Эта новая попытка рассматривать Куна как философа, склонного к „идеализму", однако, представляет собой путаный способ повто­рения тезиса о том, что нечто подобное приведенному выше утвер­ждению (4) истинно — что мы должны рассматривать ученых как „контактирующих с внешней реальностью" и тем самым способных достичь рационального согласия средствами, не доступными поли­тикам и поэтам. Путаница состоит в предположении, что Кун, „сводя" методы ученых к методам политиков, „свел" „обнаруживаемый" мир нейтронов к „сделанному" миру социальных отношений. Здесь мы опять обнаруживаем представление, что все, что не может быть открыто машинной программой с подходящим алгоритмом, не может существовать „объективно" и, таким образом, должно быть каким-то образом „человеческим творением". В следующем разделе я поста­раюсь сопоставить то, что я говорил об объективности, с темами из ранних частей книги, в надежде показать, что различение эписте­мологии и герменевтики не должно рассматриваться как аналогич­ное различению того, что „вне нас" и того, что „сделано нами".

ДУХ И ПРИРОДА

Следует допустить, что представление о существовании специаль­ного множества методов, подходящих для „мягких" дисциплин — Geisteswissenschaften — имеет-таки исторические связи с идеализмом. Как говорит Апель, нынешнее противостояние аналитической фило­софии и „герменевтики" как философских стратегий кажется есте­ственным с того времени, когда

метафизика духа и предмет идеализма XIX века, которые должны рассматриваться как основания Geisteswissenschaften (хотя послед­нее делало больший упор на исследовательский материал), вместе с остальными концепциями метафизики западной философии стали рассматриваться Виттгенштейном как „болезнь" языка21.

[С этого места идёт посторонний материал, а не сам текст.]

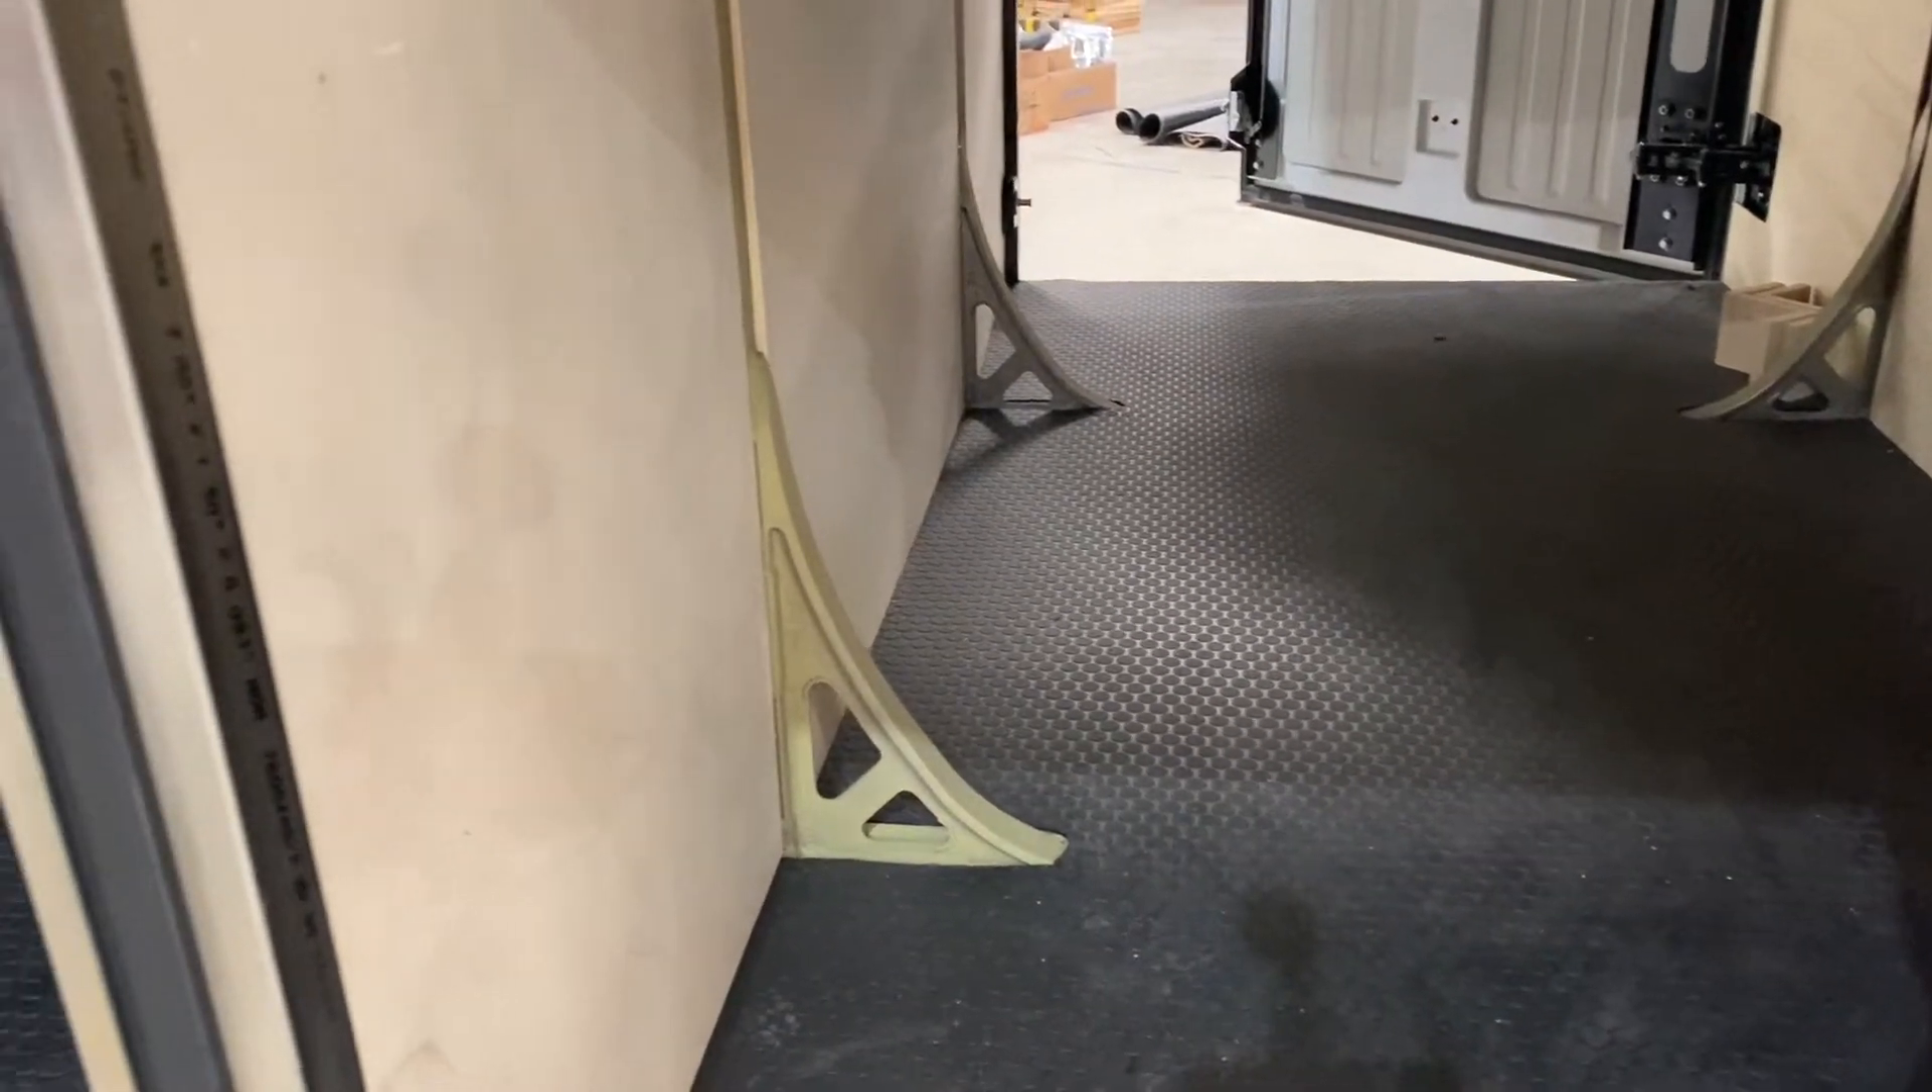In here you can see they've started putting the plywood on the walls and the coin mat down on the flooring.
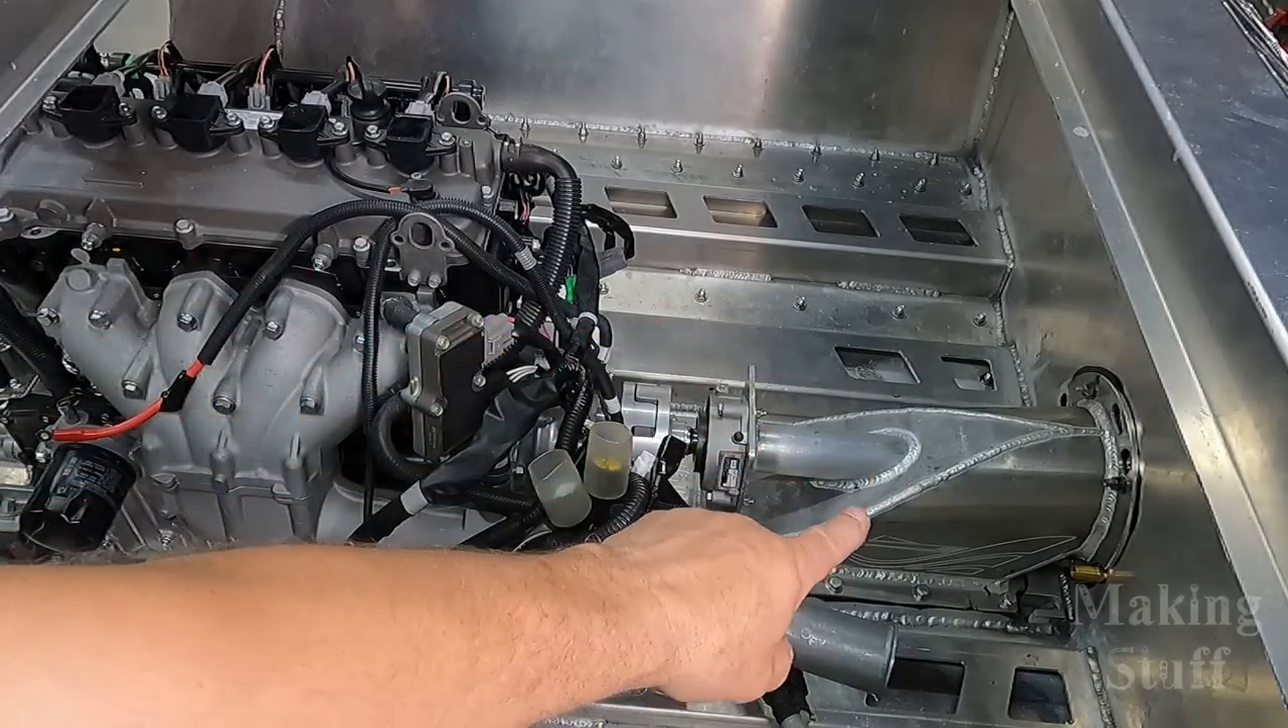So here's where the project sits right now. The engine is mounted in the boat.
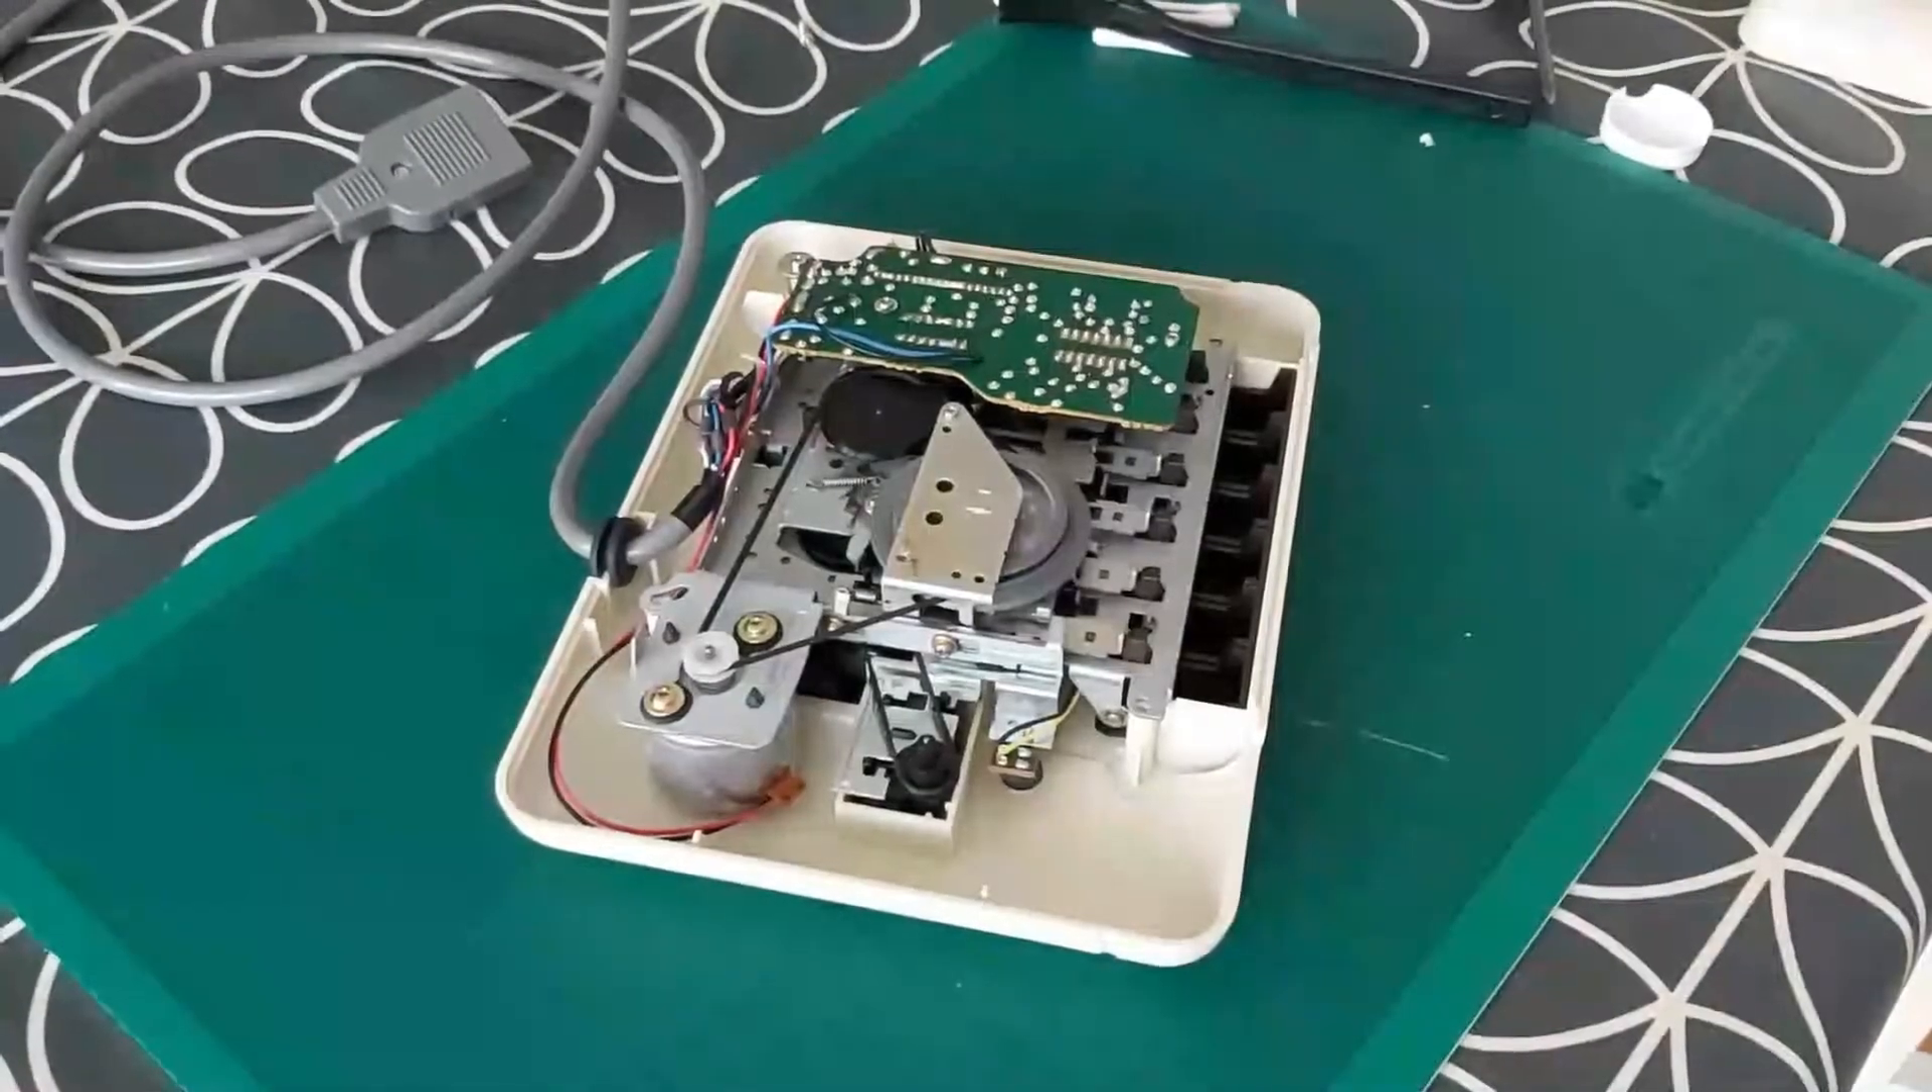Ok so I have got the mechanism back into the front of the case.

Представление о том, что эмпирическое Я может быть передано наукам о природе, а трансцендентальное Я, которое составляет фено­менальный мир и (вероятно) действует как моральный субъект, не может подлежать такой передаче, сделало больше, чем что-либо еще, для того чтобы различение духа и природы стало значимым. Так что это метафизическое различие лежит в основе каждого спора о соотношении Geistes — Naturwissenschaften. Картина становится более запутанной из-за неясного представления о том, что те, кто любит говорить о „герменевтике", предлагают заменить некоторый метод (скажем, „научный метод" или, вероятно, „философский анализ") новым видом метода (подозрительно „мягким" видом). В этом разделе я надеюсь показать, что герменевтика как дискурс о как-все-еще-несоизмеримых дискурсах не имеет конкретной связи ни с (а) „ум­ственной" стороной картезианского дуализма, ни с (b) „учреждаю­щей" стороной кантианского различия между учреждающей и струк­турирующей способностью спонтанности и пассивной способностью восприимчивости, ни с (с) представлением о методе обнаружения истинности предложений, который конкурирует с нормальными ме­тодами, принятыми в нефилософских дисциплинах. (Тем не менее, я полагаю, что этот ограниченный и очищенный смысл „герме­невтики", используемый мною, все-таки устанавливает связь с ис­пользованием термина такими авторами, как Гадамер, Апель и Ха­бермас. Я постараюсь выявить эту связь в следующей главе).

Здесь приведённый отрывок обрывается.